The situation could worse, as easy money becomes more scarce — thanks to a meltdown in the markets.
For the past few years, the government was overly focussed on the stock markets. Almost every financial institution, over which the government had some degree of control, was persuaded to stay invested. When such signals are given out, private money too begins to flow into the markets, abetted by FII friendly rules at GIFT City.
Manufacturing was forgotten. When it was remembered, it was to push through favoured deals, often capital intensive. Not surprisingly, many capital intensive plants have been underperforming (https://www.business-standard.com/industry/news/india-s-manufacturing-under-performance-a-new-clue-from-multi-plants-124100701222_1.html).
The easy money conditions buoyed up an IPO market. Money was circulated from speculative earnings into an equally speculative IPO market.
Now this is coming undone.
That could mean several things:
- With money becoming scarce, getting loans easily will become difficult.
- Given the unemployment scenario, expect more jobs to get slashed.
- Given the government’s own penchant for increasing import duty rates, expect the cost of doing business in India to continue soaring. So, even while India added an unprecedented 16GW solar capacity in the first nine months of 2024 (https://mailchi.mp/mercomindia.com/mercom-india-clean-energy-news-roundup-4936763?e=37ba32d7a6), people forget that much of this was at project costs that were double those of other countries (https://www.energetica-india.net/articles/why-solar-module-prices-are-rising-in-india) , because of the high and cascading burden of import duty and GST. These rates were dropped only in September this year. Even GST can cause interest rates to climb.

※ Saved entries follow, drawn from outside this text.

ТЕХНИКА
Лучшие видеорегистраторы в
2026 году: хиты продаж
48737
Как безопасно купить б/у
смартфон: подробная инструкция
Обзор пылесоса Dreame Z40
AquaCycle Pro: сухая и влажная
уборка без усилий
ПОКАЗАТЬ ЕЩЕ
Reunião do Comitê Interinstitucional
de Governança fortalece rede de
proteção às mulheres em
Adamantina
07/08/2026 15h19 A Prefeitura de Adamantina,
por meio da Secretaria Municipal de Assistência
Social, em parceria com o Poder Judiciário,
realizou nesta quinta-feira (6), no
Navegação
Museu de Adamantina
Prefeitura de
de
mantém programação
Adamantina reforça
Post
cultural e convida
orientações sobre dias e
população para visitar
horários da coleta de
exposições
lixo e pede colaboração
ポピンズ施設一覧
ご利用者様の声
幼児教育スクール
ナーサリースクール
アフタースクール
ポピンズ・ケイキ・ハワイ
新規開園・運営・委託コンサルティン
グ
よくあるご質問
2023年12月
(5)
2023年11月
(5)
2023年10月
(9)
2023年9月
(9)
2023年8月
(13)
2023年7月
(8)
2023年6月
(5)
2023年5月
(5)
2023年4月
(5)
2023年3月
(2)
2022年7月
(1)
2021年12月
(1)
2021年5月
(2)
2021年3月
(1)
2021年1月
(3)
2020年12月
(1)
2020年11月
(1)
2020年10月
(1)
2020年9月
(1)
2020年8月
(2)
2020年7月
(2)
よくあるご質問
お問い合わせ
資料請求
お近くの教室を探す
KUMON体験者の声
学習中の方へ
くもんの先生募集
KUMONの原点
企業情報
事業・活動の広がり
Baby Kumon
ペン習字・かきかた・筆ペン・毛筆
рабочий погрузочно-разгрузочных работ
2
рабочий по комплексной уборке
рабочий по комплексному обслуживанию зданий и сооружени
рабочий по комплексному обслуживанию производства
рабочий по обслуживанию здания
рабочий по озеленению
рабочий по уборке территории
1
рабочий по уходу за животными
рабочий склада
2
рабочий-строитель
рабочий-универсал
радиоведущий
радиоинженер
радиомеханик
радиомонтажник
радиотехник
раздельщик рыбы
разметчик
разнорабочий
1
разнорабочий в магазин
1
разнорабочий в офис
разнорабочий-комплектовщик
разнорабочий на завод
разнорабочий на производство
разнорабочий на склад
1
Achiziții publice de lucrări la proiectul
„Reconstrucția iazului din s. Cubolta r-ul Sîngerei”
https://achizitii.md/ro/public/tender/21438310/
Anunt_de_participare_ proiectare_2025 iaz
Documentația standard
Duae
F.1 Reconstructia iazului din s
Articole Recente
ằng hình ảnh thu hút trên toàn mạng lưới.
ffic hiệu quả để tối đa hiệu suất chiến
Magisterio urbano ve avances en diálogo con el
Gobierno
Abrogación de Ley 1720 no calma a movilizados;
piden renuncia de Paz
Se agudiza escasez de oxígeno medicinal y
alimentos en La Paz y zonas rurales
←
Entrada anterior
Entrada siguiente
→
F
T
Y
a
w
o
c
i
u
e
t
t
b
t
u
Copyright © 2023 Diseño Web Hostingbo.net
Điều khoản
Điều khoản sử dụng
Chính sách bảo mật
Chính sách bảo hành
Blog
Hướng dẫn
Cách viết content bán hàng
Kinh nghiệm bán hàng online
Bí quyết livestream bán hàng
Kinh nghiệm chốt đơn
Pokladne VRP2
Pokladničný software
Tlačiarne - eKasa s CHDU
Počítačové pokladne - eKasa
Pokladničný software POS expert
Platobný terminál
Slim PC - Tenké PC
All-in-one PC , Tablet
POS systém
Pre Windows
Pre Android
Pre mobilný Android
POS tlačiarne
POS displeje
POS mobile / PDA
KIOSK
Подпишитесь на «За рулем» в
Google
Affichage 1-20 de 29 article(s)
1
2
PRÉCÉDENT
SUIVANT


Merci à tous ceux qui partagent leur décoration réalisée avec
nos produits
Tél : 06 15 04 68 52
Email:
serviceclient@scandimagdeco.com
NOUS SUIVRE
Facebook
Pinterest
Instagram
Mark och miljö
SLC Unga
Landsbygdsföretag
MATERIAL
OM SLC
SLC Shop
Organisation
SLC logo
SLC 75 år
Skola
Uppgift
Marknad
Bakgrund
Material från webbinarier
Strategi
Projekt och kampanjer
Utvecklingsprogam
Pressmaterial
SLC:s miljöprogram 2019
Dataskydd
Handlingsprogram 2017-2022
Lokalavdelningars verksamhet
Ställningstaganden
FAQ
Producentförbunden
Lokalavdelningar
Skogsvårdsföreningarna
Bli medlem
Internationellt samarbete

- So, why blame the NBFCs and banks. Has the government considered the 3.5% monthly rate of interest that some credit card companies charge for borrowings and delayed payments. Why not compare those rates with the ones NBFCs charge?
Together all these factors will push up interest rates even further.
Don’t demand lower interest rates
If the FM forces interest rates down, expect three things. Savvy money market players will borrow in rupees and send the money out through hawala, because they know that the rupee will value will continue to depreciate. That will further stoke inflation and even unemployment. People forget that if you artificially manage interest rates, you will affect exchange rates.
Instead, do the following:
- Curb the temptation of announcing schemes and largesse to voter constituencies.
- Keep import duty rates low, like they were during Atal Behari Vajpayee’s prime ministership.
- Show better time and cost management for infrastructure projects, since the government is a big financier for this sector. Most infrastructure projects have witnessed huge cost escalations (free subscription — https://bhaskarr.substack.com/p/indias-big-infrastructure-investment).
- Hold on leash the hounds that have made the lives of businessmen difficult. Improve the business environment with fewer compliances, and more consultative approaches.
- Make it easy for foreign investments to flow in. Banning Chinese investment only ended up hurting wannabe startup projects, hence employment and wealth generation. Banning communication platforms that businessmen use – like WeChat – makes doing business a bit more cumbersome.
- Such measures will help improve foreign direct investments (FDI) which in turn will create more enterprises, more wealth, more jobs. The situation is pathetic today.
- Promote labour intensive industries, even at the risk of alienating existing capital-intensive industries.
Do the above, and interest rates will automatically fall. Even the economy will prosper.